Re: URLs/MIME only?

>>   /foo.sgm/4/2/99                 - Child numbers
>>   /foo.sgm/chap=1/sect=2/para=45  - Typed children
>>This is easy to read, understand, and is useful for things like
>>addresses in OODB, and RDB as well.
...
>The location mechanisms we are referring to (element addressing, etc) are
>essentailly XML specific (but necessary, despite all that). So it makes
>sense that the XML browser should be responsible for locating the sub part
>of a document. The WWW has taken several positions that affect this:
>     1. A URL is the finest granularity of object that HTTP and browsers
>        are required to deal with.
>     2. That any kind of semantics in a url that is client interpretable
>        shall only be related to protocol negotiation.
>     3. All other semantics in a URL are server-only.
>        These positions are slightly modified by # strings:
>     4. A client gets an opaque address inside a # string that can be
>        interpreted to find a sub-part of the addressed resource, 
>        possibly based on the MIME type of the resource.
>
>     This severely handicaps our position with respect to adding locators to
>     URLs.

Why? I think this depends upon whether you see documents or
(p)elements as the atomic objects. I think there is a *very* strong
strong case for looking at elements as atoms, especially when we start
thinking about transclusion etc. We can build an awful lot upon the
two forms above in a *simple* and *standard* way.

Points 2-4 are red herrings, and fall out of point 1.

I do *not* consider these to be XML specific: they are just
tree/list-of-lists-specific (a list is a degenerate tree, or a tree is
a list-of-lists POV). This is certainly no worse than current URL's.

> I have never seen these position articulated in exactly these words,
>but the intent is very clear from conversations I have had with Dan
>Connolly, Hernik Frystyk, and other W3C notables. I don't necessarily agree
>that this is a necessary set of restrictions, but I think we can live
>within them.

I've dealt with all these folk too (and more!), and again, I think
that if you look at elements as atomic, all conditions are met.

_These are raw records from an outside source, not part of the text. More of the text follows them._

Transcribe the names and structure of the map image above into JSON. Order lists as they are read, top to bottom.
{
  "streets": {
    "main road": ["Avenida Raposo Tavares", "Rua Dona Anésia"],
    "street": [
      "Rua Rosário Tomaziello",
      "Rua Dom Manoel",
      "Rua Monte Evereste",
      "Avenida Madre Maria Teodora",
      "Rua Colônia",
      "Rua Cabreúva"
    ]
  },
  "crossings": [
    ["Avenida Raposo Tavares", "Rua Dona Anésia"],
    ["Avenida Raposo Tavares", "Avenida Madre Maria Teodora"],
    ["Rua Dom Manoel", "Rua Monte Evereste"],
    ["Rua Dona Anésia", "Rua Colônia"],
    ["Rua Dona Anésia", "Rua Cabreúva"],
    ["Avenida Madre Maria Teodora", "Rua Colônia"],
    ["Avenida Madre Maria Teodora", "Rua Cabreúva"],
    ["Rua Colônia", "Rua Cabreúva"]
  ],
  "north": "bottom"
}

>>I was talking to someone who is planning to implement XML the other
>>daya, and there is already misunderstanding about what that PI should
>>do (ie. can it occur in places beyond the header, and if so, what does
>>it do?).
>
>I think it can occur anywhere and do anything, right?

God forbid. That would (logically) mean that you could switch encoding
mid-stream... which is precisely how this fellow interpreted it!!